(SUPPLIED PASSAGE)
◇ ◇ ◇ ◇ ◇ ◇ ◇

# Dewalt Planer, DW735 problems



## DaveLikeGolf (Dec 10, 2007)

I've had this planer for 4 months now and have planed approximately 150bf of wood - mahogany, cherry and poplar. Seems to work well, other than the snipe (which is another story I won't go into now).

Anyway, during my last couple of planing attempts using mahogany, the boards have been sticking at random locations, requiring me to give it a little shove to start the motion through the planer again. When it comes out on the other side, there is a black mark and little scrapings of rubber, like the rollers were burning out on the wood! Also, I was only taking off 1/16" or less at a time; I've never gone lower than that.

I took the top off and blew out any dust and debris. I then cranked it all the way up and cleaned off the rollers, (no solvent, just clean cloth. They were fine). I made sure the blades were sharp and there was no gum or buildup anywhere in the machine or stainless steel plate the wood rides on, it looked brand new. My infeed and outfeed tables (shop built from laminated MDF) are perfectly level and slick as a dolphins back. So after all this, I started it up again and after a couple boards, whadayaknow, stuck again.

◇ ◇ ◇ ◇ ◇ ◇ ◇

(DATA BELOW)
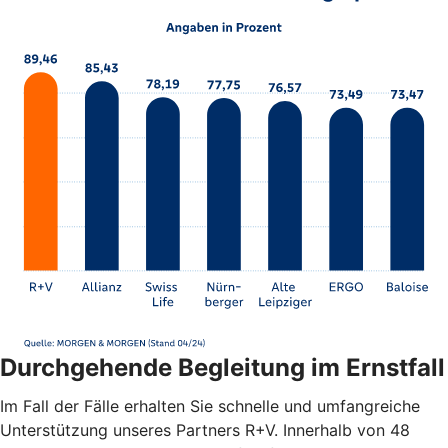
Durchgehende Begleitung im Ernstfall
Im Fall der Fälle erhalten Sie schnelle und umfangreiche
Unterstützung unseres Partners R+V. Innerhalb von 48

◇ ◇ ◇ ◇ ◇ ◇ ◇

(QUESTIONS)
a. In the planer thread, how much material was being taken off per pass when the boards began sticking?
b. Write the next part of the DW735 planer thread, picking up after its final sentence.

(ANSWERS TO THE EXERCISE)
a. 1/16" or less at a time.

b.
Now, it doesn't do this every time, and it seems like it only does it when the surface the rollers are grabbing has been planed and is nice and flat, like it doesn't get a good grip. This is my first planer and I'm not sure if this is typical behavior, but it doesn't seem right. Anyone know what may be occurring?


----------



## Tangle (Jul 21, 2007)

David,
Clean the rollers with De-natured alcohol, wax the floor of the planer and put in new blades or reverse the old ones. This is what I do to my 735 when this starts to happen. Also it helps to plane with the grain. I plane both sides of a board and turn it over every time. I never take off more than 1/2 turn on the handle(1/32). I hardly ever get more than about 150 BF before the blades need to be turned. I've began to buy my lumber S2SSE at 13/16 then take it down to 3/4 with two passes through the 735. I think I actually make money this way. The 735 is a great planer but it won't hog massive amounts of wood at a time. It does leave the best surface that can be had. By the way, the black marks sand right out.


----------



## North40 (Oct 17, 2007)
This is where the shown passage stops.